Swimming Competition Photography Guide
Swimming photography captures the explosive power of the start, the technique of the stroke, and the drama of the finish — all in a uniquely challenging wet environment.
Swimming Photography Environments
Swimming photography happens in challenging conditions: indoor pools with fluorescent overhead lighting that gives a green cast to the water, wet and reflective surfaces everywhere, and strictly defined positions around the pool deck. The action itself ranges from slow turns to explosive 50m sprints.
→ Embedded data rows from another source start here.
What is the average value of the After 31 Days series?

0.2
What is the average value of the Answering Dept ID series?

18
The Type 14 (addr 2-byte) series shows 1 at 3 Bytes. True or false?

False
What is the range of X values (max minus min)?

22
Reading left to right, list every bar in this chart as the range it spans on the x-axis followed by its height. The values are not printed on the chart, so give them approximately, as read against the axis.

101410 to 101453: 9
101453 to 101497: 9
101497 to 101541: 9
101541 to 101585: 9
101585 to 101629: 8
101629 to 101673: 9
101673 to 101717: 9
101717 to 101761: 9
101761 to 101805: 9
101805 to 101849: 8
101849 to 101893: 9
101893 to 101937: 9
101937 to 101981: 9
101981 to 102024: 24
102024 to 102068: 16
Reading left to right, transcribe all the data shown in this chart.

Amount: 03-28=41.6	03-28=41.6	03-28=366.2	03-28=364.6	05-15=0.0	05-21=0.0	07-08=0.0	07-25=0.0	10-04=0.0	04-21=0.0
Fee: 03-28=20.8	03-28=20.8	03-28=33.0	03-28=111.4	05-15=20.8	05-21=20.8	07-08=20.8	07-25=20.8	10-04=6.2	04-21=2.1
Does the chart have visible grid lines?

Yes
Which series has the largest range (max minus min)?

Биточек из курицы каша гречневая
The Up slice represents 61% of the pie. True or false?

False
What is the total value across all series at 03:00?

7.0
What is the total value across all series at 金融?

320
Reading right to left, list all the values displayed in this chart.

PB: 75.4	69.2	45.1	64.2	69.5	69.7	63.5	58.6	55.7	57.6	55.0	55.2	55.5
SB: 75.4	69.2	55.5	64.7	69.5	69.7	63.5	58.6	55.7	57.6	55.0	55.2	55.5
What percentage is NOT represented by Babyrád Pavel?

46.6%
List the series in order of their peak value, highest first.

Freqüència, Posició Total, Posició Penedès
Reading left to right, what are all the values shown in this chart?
The Start Block: The Money Shot
The start is swimming photography's most dramatic moment. Capture the starting position — coiled and ready — the dive (body fully extended, horizontal above the water), and the entry (perfect streamline or splash). A 70–200mm from the pool end captures the diver head-on; a wide 24mm from the same level captures the full context.
Swimming Competition Photography Tips
- Position at the end of the pool for dive sequences
- Shoot from pool level — not from above — for dynamic perspective
- Shutter speed: 1/2000s for clean start sequences
- For in-water stroke shots, 1/1000s shows technique with slight motion
- Capture finish touches — the wall contact and scoreboard reaction simultaneously
- Use a long lens to capture flip turns and underwater moments if pool is clear
Working with Pool Lighting
Indoor competition pools often have mixed lighting: sodium vapor overhead plus fluorescent side panels. Use Auto White Balance and correct aggressively in post. The blue-green color of pool water can be beautiful or distracting — decide your editing approach before the competition and apply it consistently.